Brief:
Every entry should be reproduced precisely, with each picture left out.

Dataset entries:
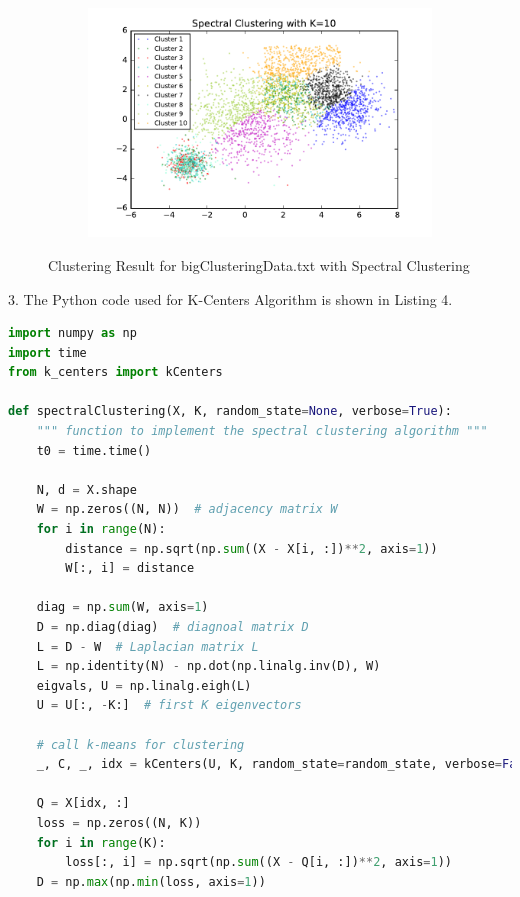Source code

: \begin{description}
\begin{description}
\begin{figure}[!h]
\begin{subfigure}[b]{0.475\textwidth}
            \includegraphics[width=\textwidth]{./figures/bigClustering_spectral_10.pdf}
        \end{subfigure}
        
        \caption{Clustering Result for bigClusteringData.txt with Spectral Clustering}
        \label{fig:spectral_bigClustering}
\end{figure}

\newpage
\item{3.} The Python code used for K-Centers Algorithm is shown in Listing 4.

\begin{lstlisting}[language=Python, caption=Spectral Clustering Algorithm Python Code]
import numpy as np
import time
from k_centers import kCenters

def spectralClustering(X, K, random_state=None, verbose=True):
    """ function to implement the spectral clustering algorithm """
    t0 = time.time()

    N, d = X.shape
    W = np.zeros((N, N))  # adjacency matrix W
    for i in range(N):
        distance = np.sqrt(np.sum((X - X[i, :])**2, axis=1))
        W[:, i] = distance

    diag = np.sum(W, axis=1)
    D = np.diag(diag)  # diagnoal matrix D
    L = D - W  # Laplacian matrix L
    L = np.identity(N) - np.dot(np.linalg.inv(D), W)
    eigvals, U = np.linalg.eigh(L)
    U = U[:, -K:]  # first K eigenvectors

    # call k-means for clustering
    _, C, _, idx = kCenters(U, K, random_state=random_state, verbose=False)

    Q = X[idx, :]
    loss = np.zeros((N, K))
    for i in range(K):
        loss[:, i] = np.sqrt(np.sum((X - Q[i, :])**2, axis=1))
    D = np.max(np.min(loss, axis=1))


\end{lstlisting}
\end{description}
\end{description}
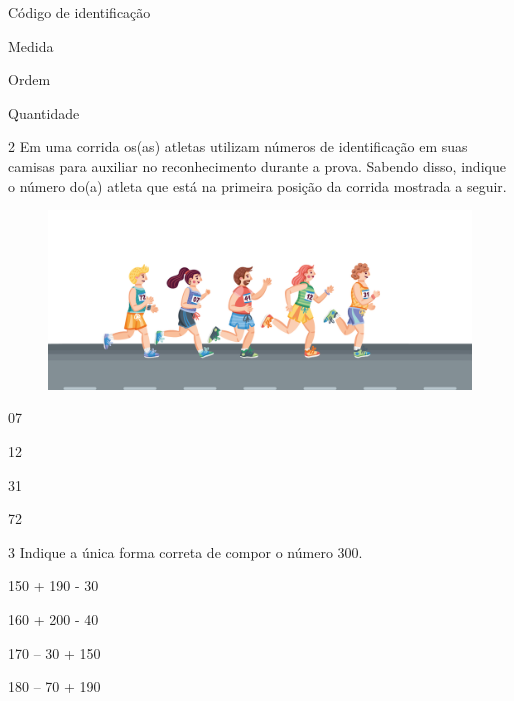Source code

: \begin{escolha}
\item Código de identificação

\item Medida

\item Ordem

\item Quantidade
\end{escolha}


\num{2} Em uma corrida os(as) atletas utilizam números de identificação em suas
camisas para auxiliar no reconhecimento durante a prova. Sabendo disso,
indique o número do(a) atleta que está na primeira posição da corrida
mostrada a seguir.

\begin{figure}[htpb!]
\includegraphics[width=\textwidth]{./media/image138.png}
\end{figure}

\begin{escolha}
\item 07

\item 12

\item 31

\item 72
\end{escolha}

\num{3} Indique a única forma correta de compor o número 300.

\begin{escolha}
\item 150 + 190 - 30

\item 160 + 200 - 40

\item 170 -- 30 + 150

\item 180 -- 70 + 190
\end{escolha}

Exercise solution:
Source code

: \begin{description}
\begin{description}
\begin{figure}[!h]
\begin{subfigure}[b]{0.475\textwidth}
            \includegraphics[width=\textwidth]{./figures/bigClustering_spectral_10.pdf}
        \end{subfigure}
        
        \caption{Clustering Result for bigClusteringData.txt with Spectral Clustering}
        \label{fig:spectral_bigClustering}
\end{figure}

\newpage
\item{3.} The Python code used for K-Centers Algorithm is shown in Listing 4.

\begin{lstlisting}[language=Python, caption=Spectral Clustering Algorithm Python Code]
import numpy as np
import time
from k_centers import kCenters

def spectralClustering(X, K, random_state=None, verbose=True):
    """ function to implement the spectral clustering algorithm """
    t0 = time.time()

    N, d = X.shape
    W = np.zeros((N, N))  # adjacency matrix W
    for i in range(N):
        distance = np.sqrt(np.sum((X - X[i, :])**2, axis=1))
        W[:, i] = distance

    diag = np.sum(W, axis=1)
    D = np.diag(diag)  # diagnoal matrix D
    L = D - W  # Laplacian matrix L
    L = np.identity(N) - np.dot(np.linalg.inv(D), W)
    eigvals, U = np.linalg.eigh(L)
    U = U[:, -K:]  # first K eigenvectors

    # call k-means for clustering
    _, C, _, idx = kCenters(U, K, random_state=random_state, verbose=False)

    Q = X[idx, :]
    loss = np.zeros((N, K))
    for i in range(K):
        loss[:, i] = np.sqrt(np.sum((X - Q[i, :])**2, axis=1))
    D = np.max(np.min(loss, axis=1))


\end{lstlisting}
\end{description}
\end{description}
Source code

: \begin{escolha}
\item Código de identificação

\item Medida

\item Ordem

\item Quantidade
\end{escolha}


\num{2} Em uma corrida os(as) atletas utilizam números de identificação em suas
camisas para auxiliar no reconhecimento durante a prova. Sabendo disso,
indique o número do(a) atleta que está na primeira posição da corrida
mostrada a seguir.

\begin{figure}[htpb!]
\includegraphics[width=\textwidth]{./media/image138.png}
\end{figure}

\begin{escolha}
\item 07

\item 12

\item 31

\item 72
\end{escolha}

\num{3} Indique a única forma correta de compor o número 300.

\begin{escolha}
\item 150 + 190 - 30

\item 160 + 200 - 40

\item 170 -- 30 + 150

\item 180 -- 70 + 190
\end{escolha}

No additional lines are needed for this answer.